Первое впечатление — не от чтения, а от просмотра только. Сначала странное: справочник по истории младороссов и проч. Настоящее, Ваше — дальше, и оно-то меня и задело!
Очень хорош тон, сущность — благородно, анти-суетливо, достойно, человечно, все. Но с мыслями я не согласен «до мозга костей». Ваша книга в сущности — католическая, но стремление спасти все, и овец, и волков. Вы как будто считаете христианским все, что Вам по душе, а в особенности машины и прогресс. Чеховская фраза о «паре и электричестве»[186] — именно Чехова, и в его стиле не лишена пошлости, чего, к счастью, нет у Вас. Все это, голубчик, страшней, сложней, ужаснее, вопреки Вашему Бергсону. Кстати, и о Ницше — что Вы о нем написали!![187] Ницше, весь измученный, в сто раз больше может научить христианству, чем Бергсон со своими рассуждениями. И Маркион! У Вас знак равенства: декаденты из «Чисел» — Маркион. Но Маркион — в глубочайшей сущности Евангелия, которую церковь должна была отвергнуть, что бы она об нем ни думала. Не «Числа» с Маркионом, а русские сектанты с ним, которым было ясно, что если выбирать между Христом и прогрессом, колебаний быть не может. Помните ли Вы, что Шестов писал о маркионизме Толстого?[188] Кстати, как жаль, что единственная умная и хорошая книга о М<аркионе> — Гарнака[189] — не переведена на другие языки. По невежеству в немецком языке я читал ее урывками, с чужой помощью: да, это только гипотеза, но это и ключ к христианству, иначе не объяснимому.
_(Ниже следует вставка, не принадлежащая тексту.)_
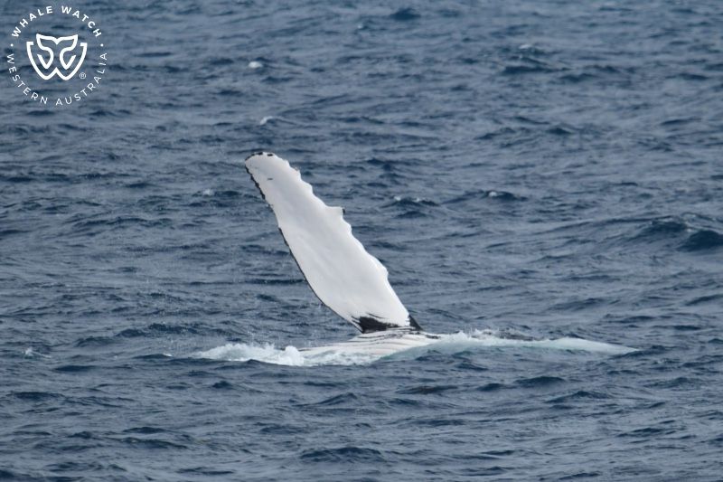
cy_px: 241
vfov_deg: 2.3
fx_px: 12047
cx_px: 362
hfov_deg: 3.4
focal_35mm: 600
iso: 1000
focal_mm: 600
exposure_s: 1/8000
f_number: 6.3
Ну, assez[190]. Конечно, я всего этого в статье не напишу, а если напишу, то с почтительным восхищением, как спор с великим человеком. В книге основное — благородство и какое-то спокойствие в доброте устремлений (т. е. анти-леонтьевщина, анти-Ницше, если Ницше прочесть поверхностно) действительно замечательны. Но машины враждебны Евангелию не сами по себе, а, т<ак> сказать, «физиологически»: они рождают иной душевный состав, и насчет будущих атомных инженеров, помышляющих о Царствии Божием и спасении душ, у меня очень большие сомнения.
С удовольствием прочел о соловьевском «Антихристе»[191]. Более лубочной театральщины нет на свете, разве что письма Цветаевой к Штейгеру, Вас — увы! — восхитившие!
Написал бы я Вам еще много, да некогда. Кроме того, книгу я именно перелистал, а не прочел. Конечно, по суетности, прочел и все, меня лично касающееся — спасибо! А с особенным удовольствием прочел свою цитату — забыл ее, — о «добродетельной кашке» Фондаминского и Ко на лампадном масле. Совершенно верно, я бы и теперь то же написал[192].
До свидания. La main. Вы все-таки очень хороший и нужный писатель, вопреки моим возражениям и возмущениям.
Ваш Г. А.
P.S. И как это Вы, молодой человек, решились упрекать меня за снисхождение к Алданову? Вы о заведомых кретинах и болтунах пишете так почтительно, с такими реверансами, что я только ахал! Самые пустые статейки — у Вас сплошь «замечательные», даже такие, где кроме лжи, фраз, и то с чужих слов, нет ничего!